Stored data entries
+-------+

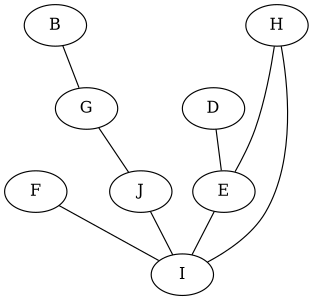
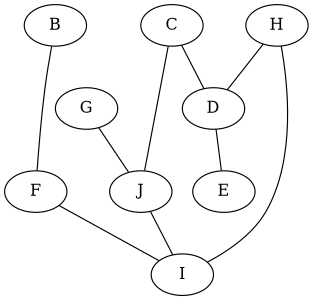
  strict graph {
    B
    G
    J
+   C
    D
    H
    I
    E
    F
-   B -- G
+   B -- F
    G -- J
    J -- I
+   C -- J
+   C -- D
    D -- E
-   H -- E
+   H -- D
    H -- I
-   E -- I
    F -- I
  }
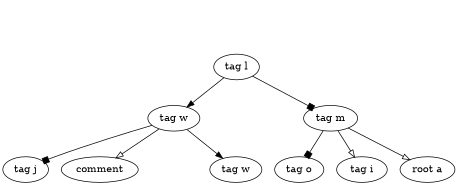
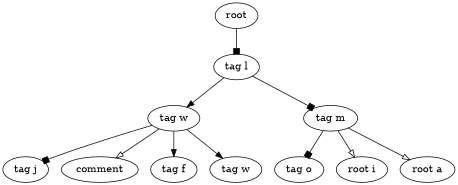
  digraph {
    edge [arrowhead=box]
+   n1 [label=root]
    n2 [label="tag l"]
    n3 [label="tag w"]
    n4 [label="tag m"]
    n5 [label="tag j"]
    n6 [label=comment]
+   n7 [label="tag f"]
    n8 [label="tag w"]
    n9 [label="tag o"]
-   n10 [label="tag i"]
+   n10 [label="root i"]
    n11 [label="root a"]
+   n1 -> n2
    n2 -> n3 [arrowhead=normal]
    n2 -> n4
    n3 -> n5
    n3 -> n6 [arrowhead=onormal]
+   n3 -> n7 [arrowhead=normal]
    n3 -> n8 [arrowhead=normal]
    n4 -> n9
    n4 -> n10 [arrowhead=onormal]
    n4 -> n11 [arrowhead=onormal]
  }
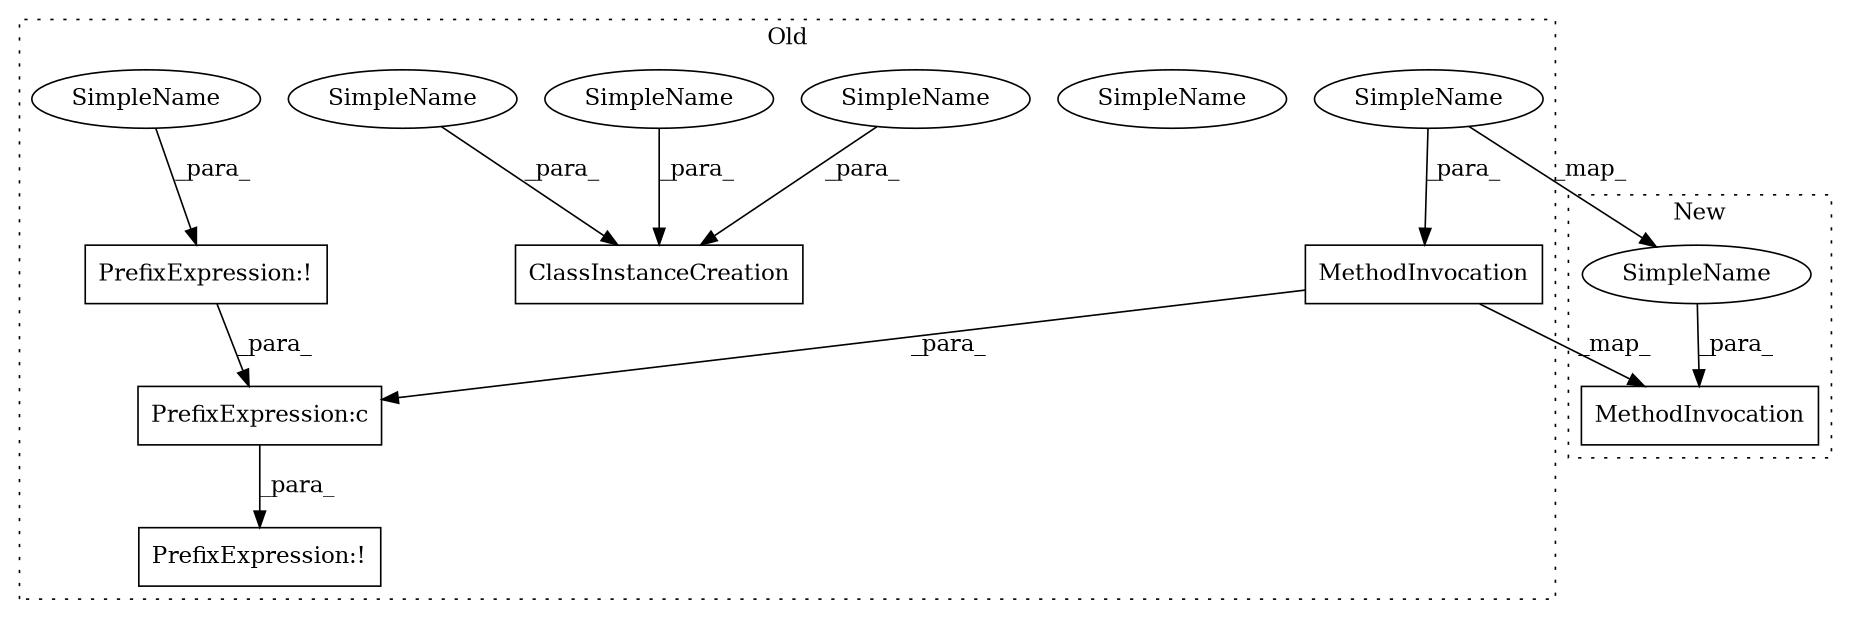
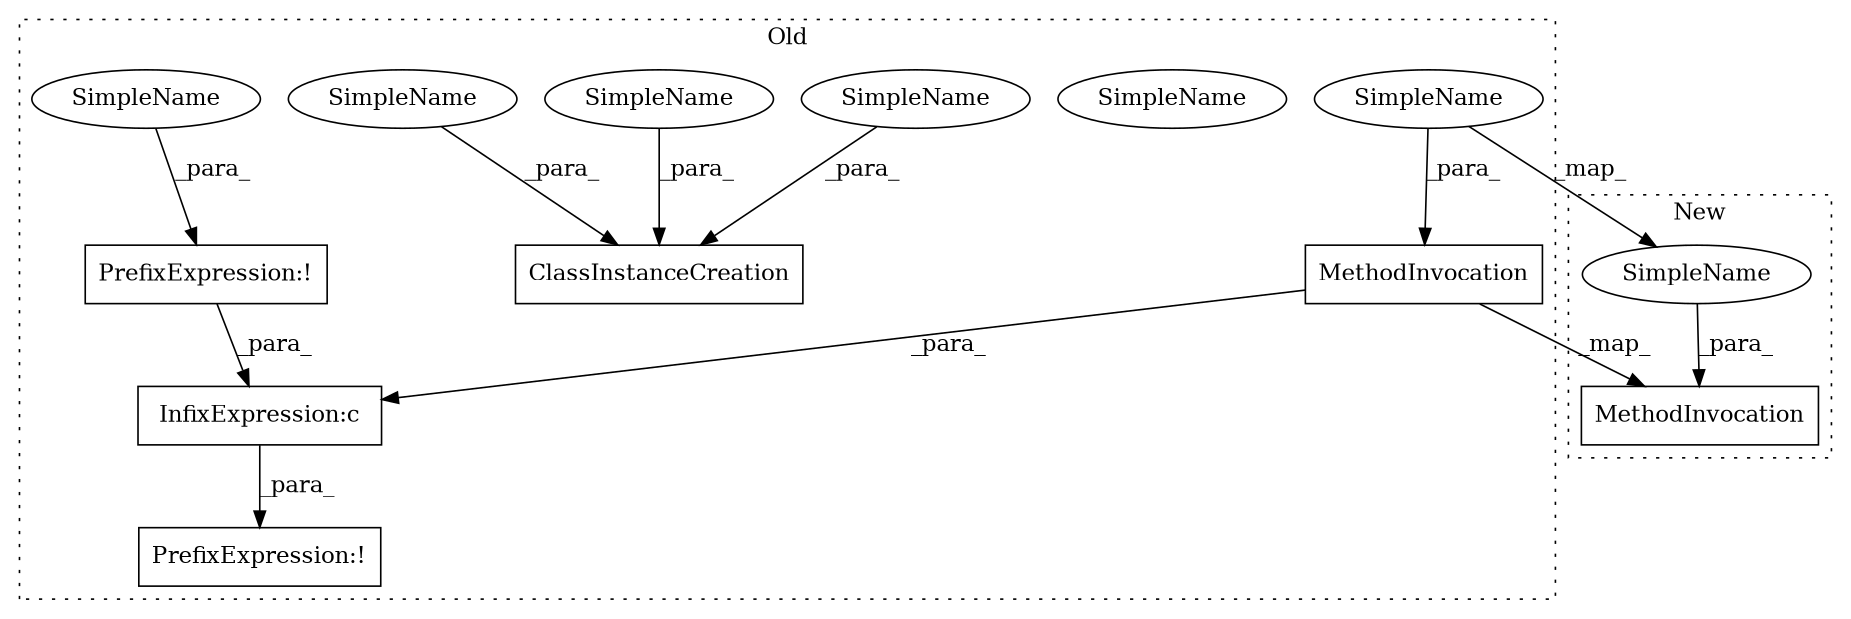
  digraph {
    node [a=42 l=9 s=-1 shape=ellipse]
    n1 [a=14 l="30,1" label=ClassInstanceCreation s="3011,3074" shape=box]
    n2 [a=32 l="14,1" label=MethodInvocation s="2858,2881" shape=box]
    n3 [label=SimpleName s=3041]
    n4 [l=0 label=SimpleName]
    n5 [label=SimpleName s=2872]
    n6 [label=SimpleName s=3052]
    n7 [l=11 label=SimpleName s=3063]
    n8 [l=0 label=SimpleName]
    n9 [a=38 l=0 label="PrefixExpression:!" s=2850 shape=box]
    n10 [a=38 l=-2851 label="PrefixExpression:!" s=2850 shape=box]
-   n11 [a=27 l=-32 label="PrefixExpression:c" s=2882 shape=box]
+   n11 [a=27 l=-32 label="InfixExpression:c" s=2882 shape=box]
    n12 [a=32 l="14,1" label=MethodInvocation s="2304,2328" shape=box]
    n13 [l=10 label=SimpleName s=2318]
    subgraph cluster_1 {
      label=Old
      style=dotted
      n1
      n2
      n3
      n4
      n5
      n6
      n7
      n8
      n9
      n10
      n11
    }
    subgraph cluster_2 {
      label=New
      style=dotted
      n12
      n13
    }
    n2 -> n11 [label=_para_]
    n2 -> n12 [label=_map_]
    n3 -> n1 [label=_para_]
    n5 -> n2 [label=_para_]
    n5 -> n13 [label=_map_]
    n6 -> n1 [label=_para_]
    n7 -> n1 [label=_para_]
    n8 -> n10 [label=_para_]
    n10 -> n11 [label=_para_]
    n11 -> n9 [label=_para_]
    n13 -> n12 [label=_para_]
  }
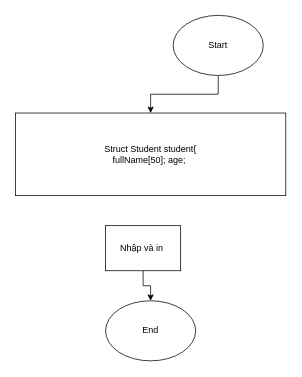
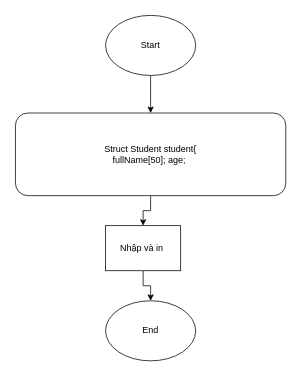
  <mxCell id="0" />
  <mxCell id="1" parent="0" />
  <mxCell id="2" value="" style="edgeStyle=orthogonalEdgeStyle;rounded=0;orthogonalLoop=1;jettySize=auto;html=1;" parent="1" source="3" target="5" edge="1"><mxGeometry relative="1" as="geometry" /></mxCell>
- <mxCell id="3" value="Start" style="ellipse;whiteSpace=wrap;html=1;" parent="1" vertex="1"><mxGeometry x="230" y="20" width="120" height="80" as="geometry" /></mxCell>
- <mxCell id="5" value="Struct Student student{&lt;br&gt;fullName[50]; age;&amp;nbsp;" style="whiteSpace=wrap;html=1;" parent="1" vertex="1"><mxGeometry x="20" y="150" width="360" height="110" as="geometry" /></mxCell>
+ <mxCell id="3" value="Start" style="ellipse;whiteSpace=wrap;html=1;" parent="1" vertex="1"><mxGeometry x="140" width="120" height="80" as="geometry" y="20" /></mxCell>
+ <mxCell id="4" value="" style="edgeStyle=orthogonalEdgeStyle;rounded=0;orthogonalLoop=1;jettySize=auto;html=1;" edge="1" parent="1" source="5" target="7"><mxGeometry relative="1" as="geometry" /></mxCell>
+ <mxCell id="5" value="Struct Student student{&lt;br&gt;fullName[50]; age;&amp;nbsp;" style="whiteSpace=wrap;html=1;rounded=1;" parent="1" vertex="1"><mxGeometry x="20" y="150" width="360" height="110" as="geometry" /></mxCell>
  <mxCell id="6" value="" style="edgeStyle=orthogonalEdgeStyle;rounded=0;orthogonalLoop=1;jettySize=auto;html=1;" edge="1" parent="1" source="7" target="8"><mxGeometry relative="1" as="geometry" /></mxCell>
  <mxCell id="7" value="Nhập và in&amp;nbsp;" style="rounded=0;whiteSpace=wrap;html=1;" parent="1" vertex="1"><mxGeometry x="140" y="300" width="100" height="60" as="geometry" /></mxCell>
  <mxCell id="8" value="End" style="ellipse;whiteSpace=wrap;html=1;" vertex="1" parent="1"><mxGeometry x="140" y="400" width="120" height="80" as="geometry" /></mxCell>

+-------+

**DIRECTION**
Count how many lines of the entries above contain the string "relative" and reply with only that number.

**RESULT BELOW**
3